The plot is weak but that’s not the point of the movie anyway. The visuals are what make the film different from the normal lowbrow science fiction movie. Created firmly in the middle of the hippie movement, the cinematography is definitely of the tie-dyed variety and the movie seems to go well with various either mind altering drugs or even mind calming herbs.
During the sixties counterculture where make love not war was all the rage, Barbarella takes that concept into the future. Even though the film is a sexploitation film it also has elements that reflect the sexual revolution, the civil rights movement, the anti-nuclear movement, the resurgence of the feminist movement and even Gay liberation. All of it hidden in camp and sexual innuendos. Barbarella is well known by Baby Boomers. Of course it’s also just fun to watch.
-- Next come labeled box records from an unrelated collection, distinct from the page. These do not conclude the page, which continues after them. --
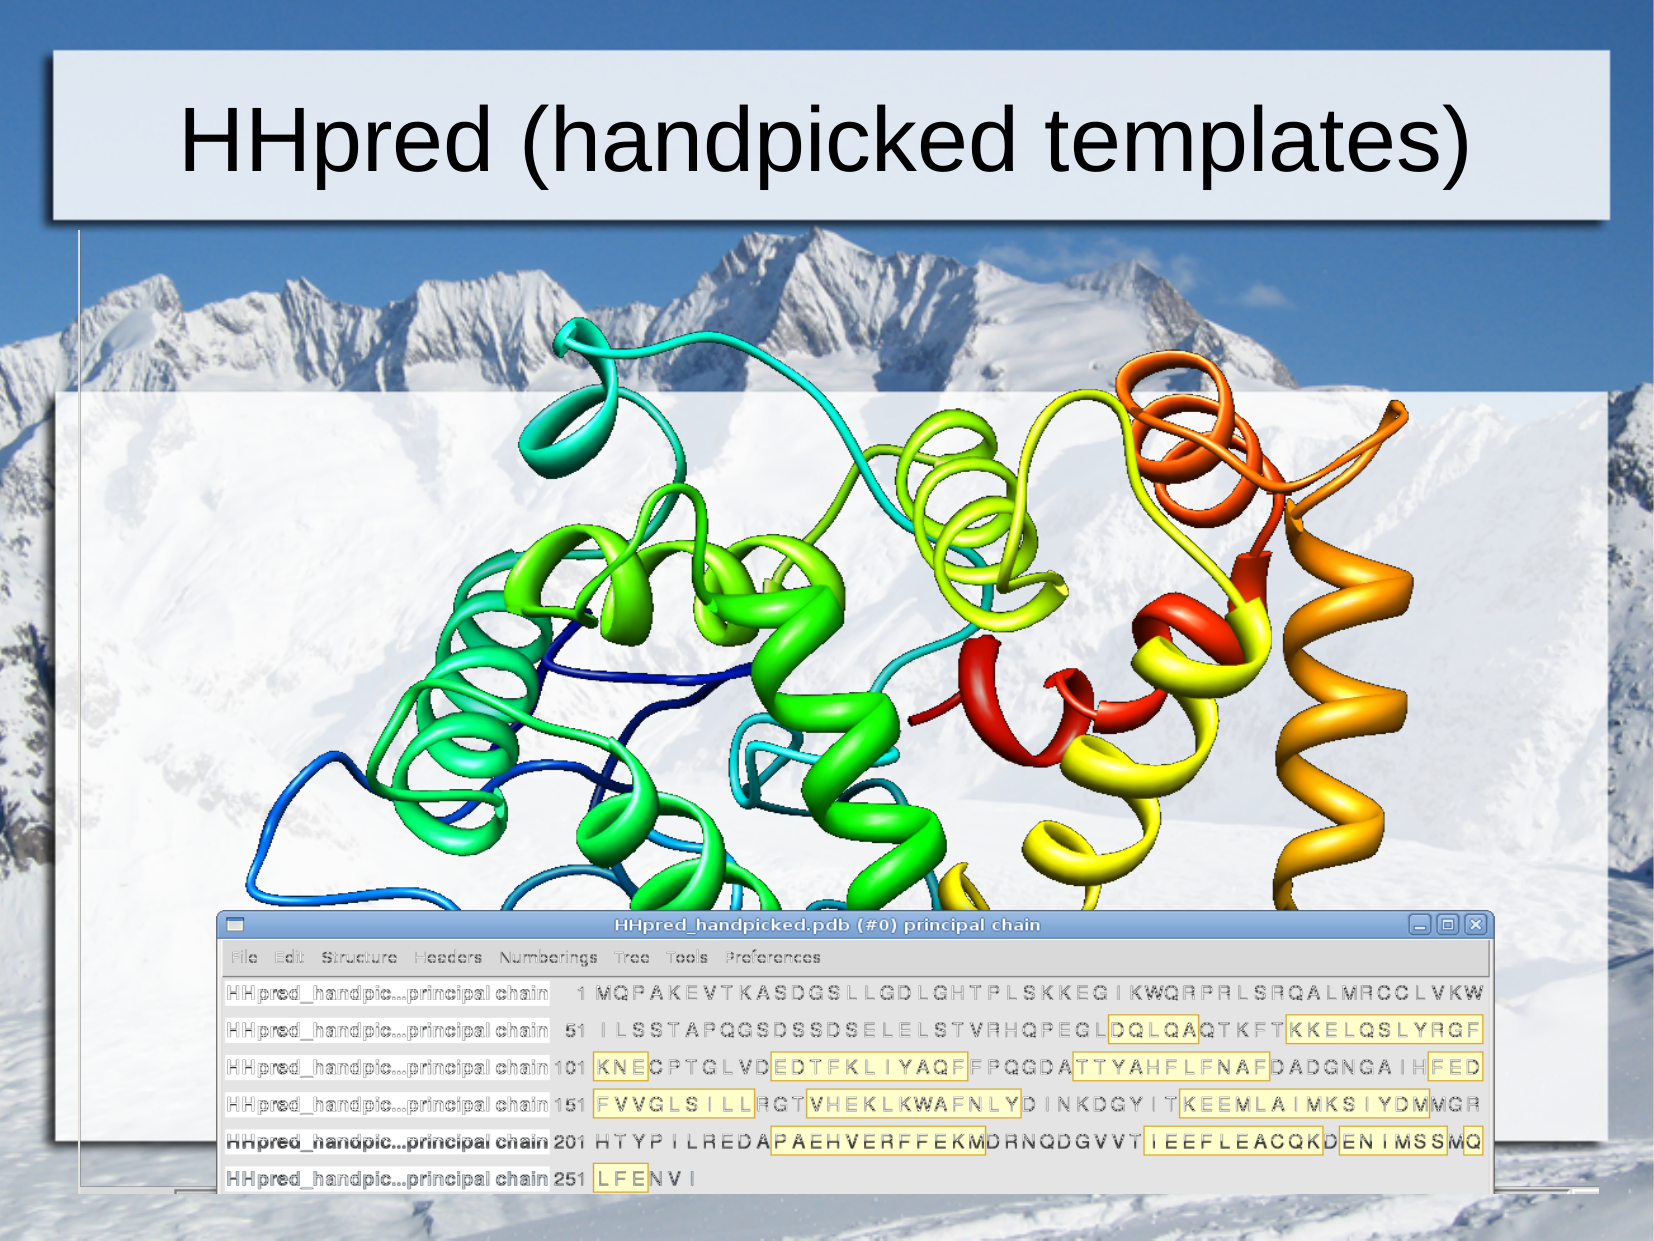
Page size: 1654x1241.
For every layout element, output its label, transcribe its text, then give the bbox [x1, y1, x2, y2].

title HHpred (handpicked templates) [59, 68, 1595, 212]
picture [0, 0, 1654, 1241]
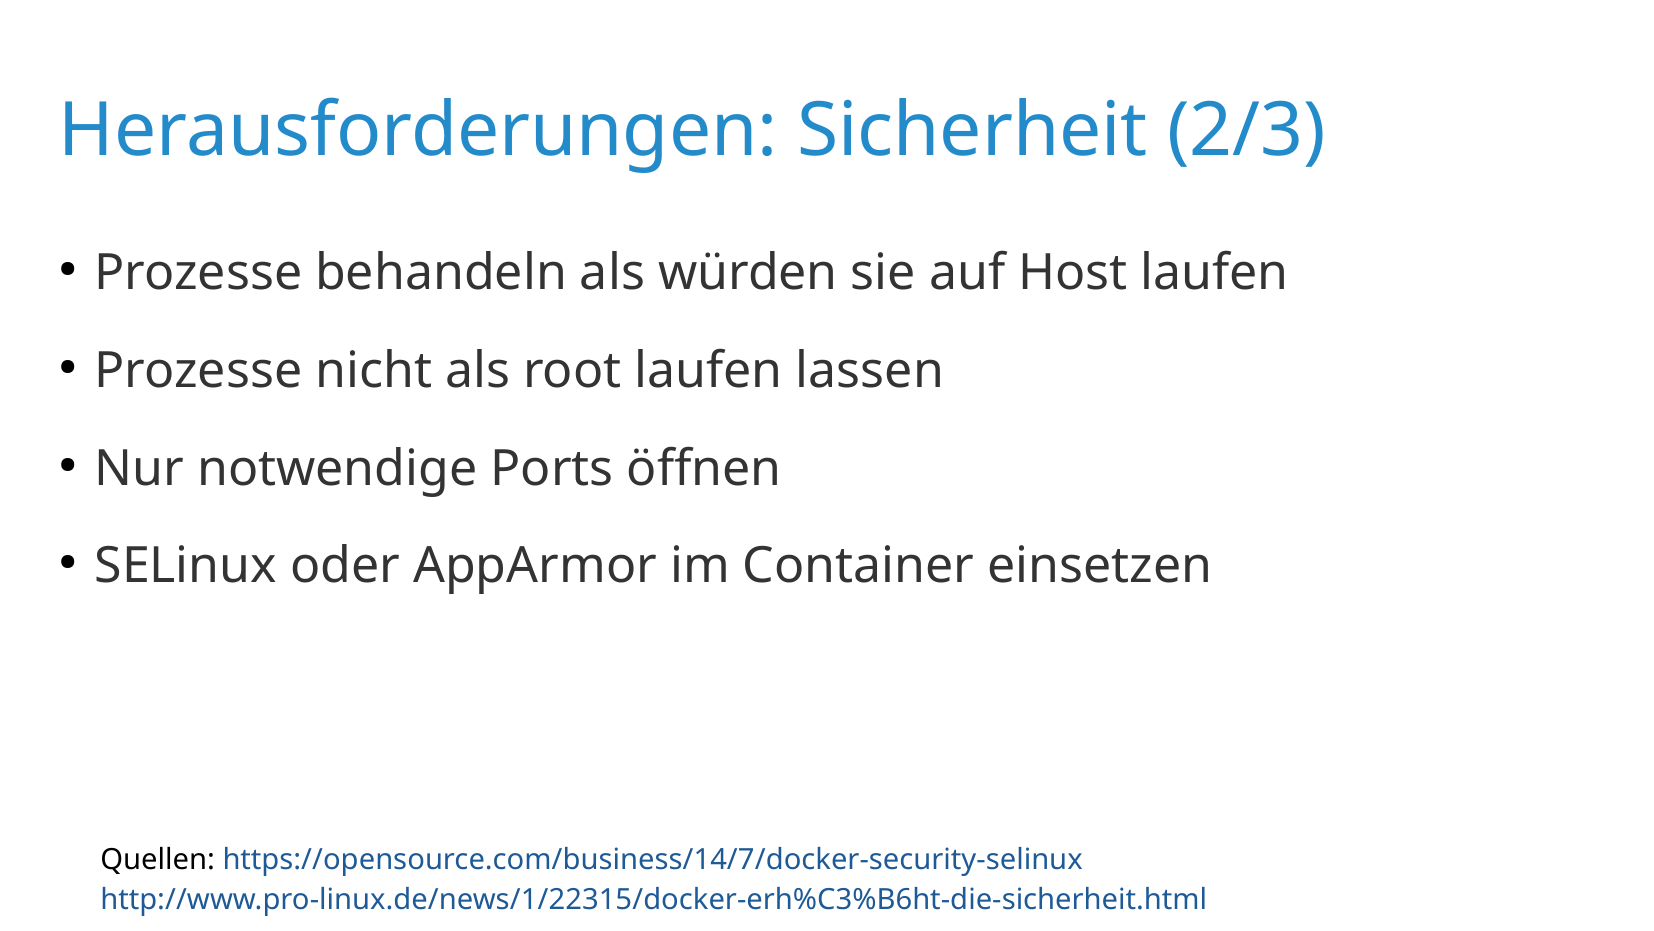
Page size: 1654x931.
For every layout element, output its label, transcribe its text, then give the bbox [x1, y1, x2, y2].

title Herausforderungen: Sicherheit (2/3) [59, 59, 1595, 178]
text_box Quellen: https://opensource.com/business/14/7/docker-security-selinux http://www.pro-linux.de/news/1/22315/docker-erh%C3%B6ht-die-sicherheit.html [94, 838, 1156, 917]
list Prozesse behandeln als würden sie auf Host laufen Prozesse nicht als root laufen lassen Nur notwendige Ports öffnen SELinux oder AppArmor im Container einsetzen [59, 236, 1595, 768]
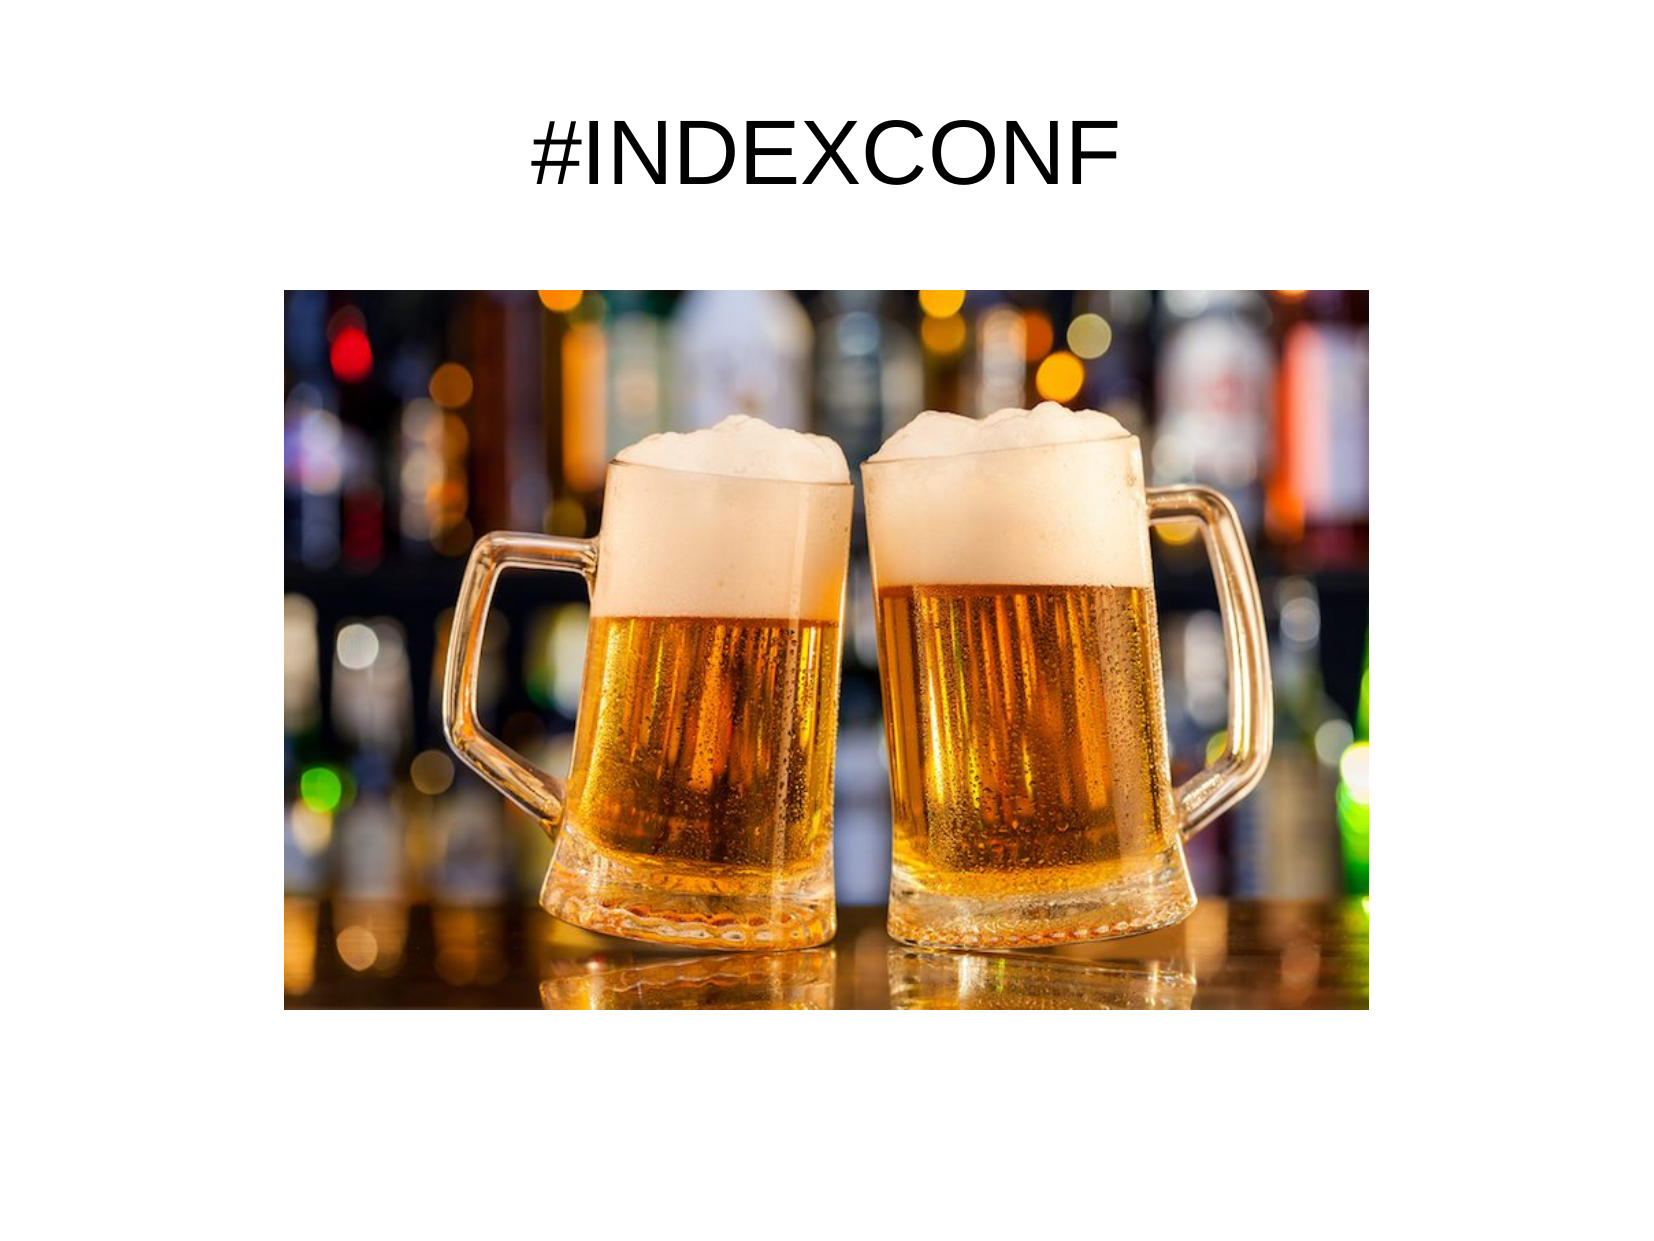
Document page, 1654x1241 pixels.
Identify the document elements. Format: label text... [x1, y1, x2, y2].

title #INDEXCONF [82, 49, 1571, 257]
picture [284, 290, 1369, 1010]
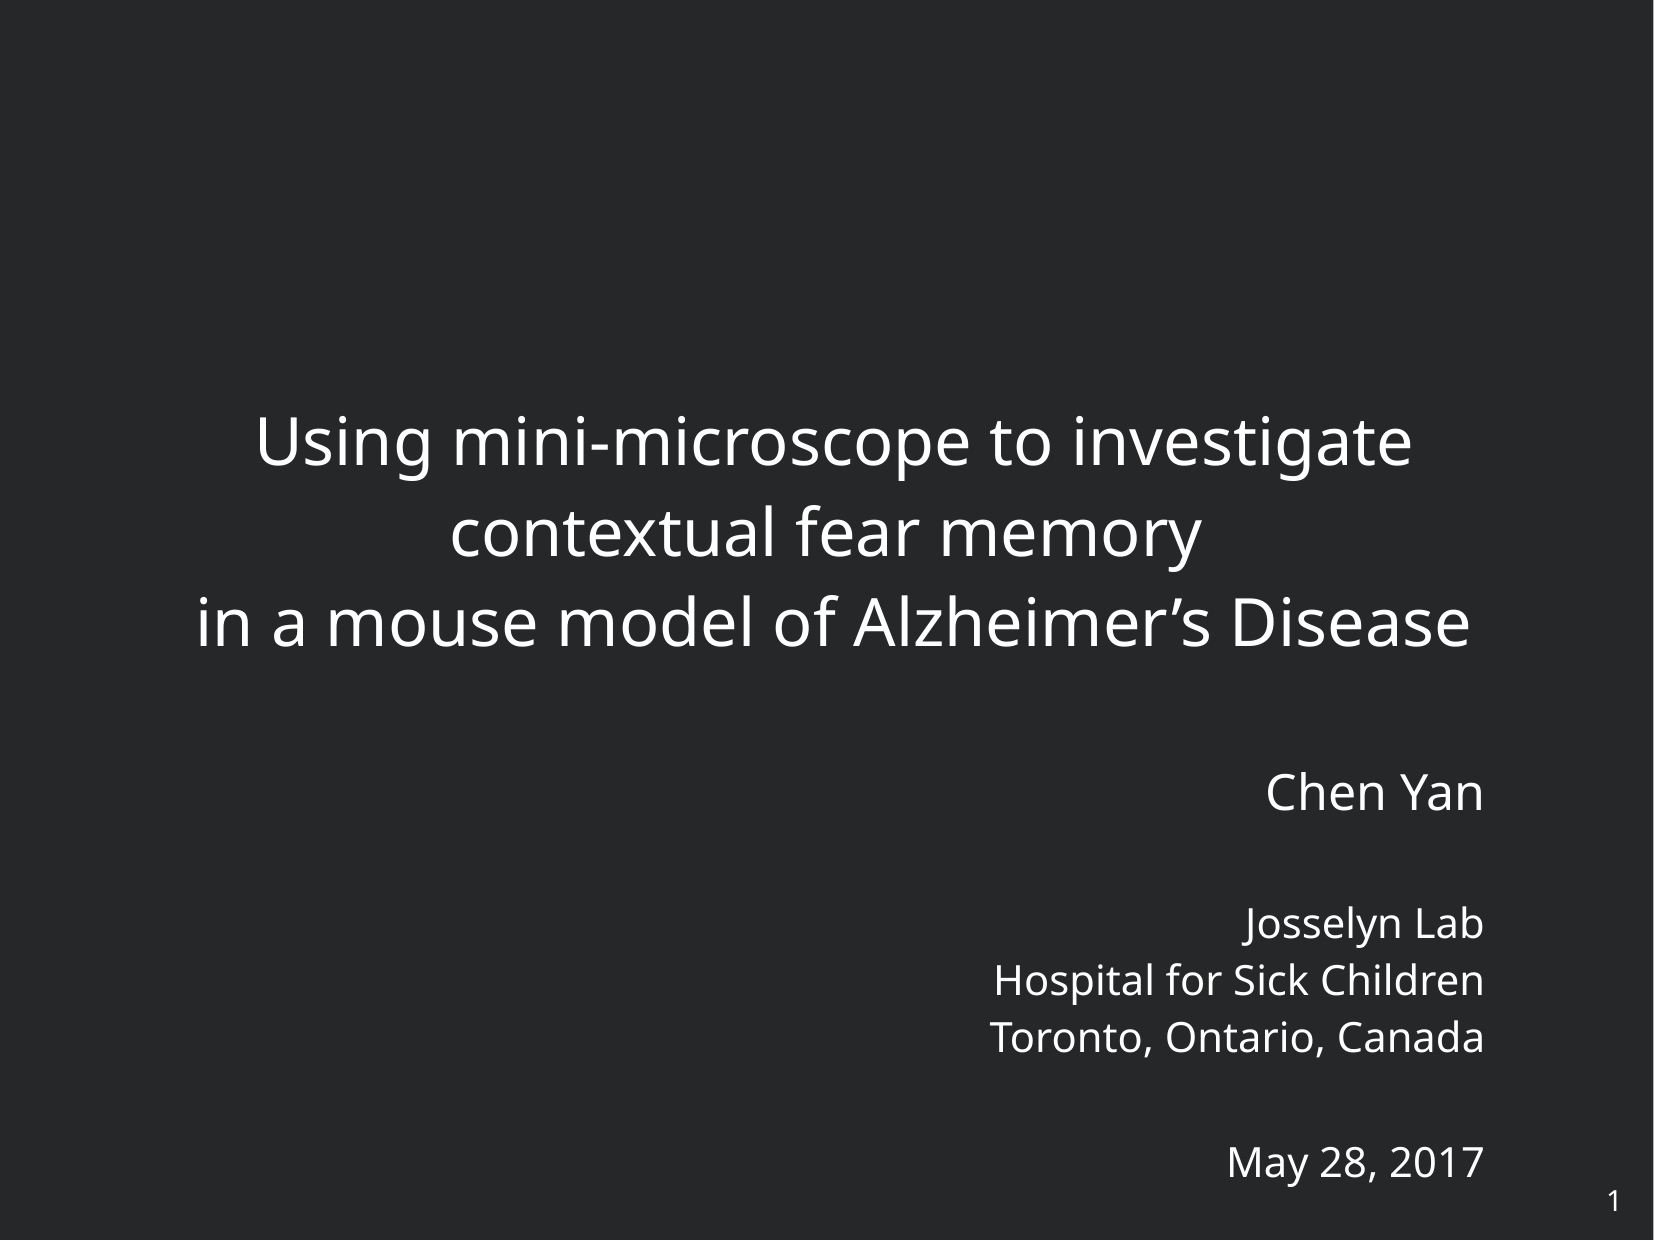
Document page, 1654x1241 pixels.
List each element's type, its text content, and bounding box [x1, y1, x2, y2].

text_box Using mini-microscope to investigate contextual fear memory in a mouse model of Alzheimer’s Disease [128, 205, 1542, 806]
text_box Chen Yan Josselyn Lab Hospital for Sick Children Toronto, Ontario, Canada May 28, 2017 [637, 806, 1501, 1184]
The weightlessness scene during the opening credits showing Barbarella floating while doing her little strip tease was created by Vadim filming Fonda on a huge piece of Plexiglas with a picture of the spaceship underneath her. The camera filmed her from above giving the illusion that she was in zero gravity.
At the time the movie was made and released Jane Fonda and director Roger Vadim were married.
Dr. Ping was played by the famous French mime Marcel Marceau. His voice was dubbed by Robert Rietty.
Dildano's password, "Llanfairpwllgwyngyllgogerychwyrndrobwllllantysiliogogogoch", is the name of a real village in Wales, UK.
Reportedly, the name of the city called Sogo in the movie is a reference to the biblical cities of Sodom and Gomorrah.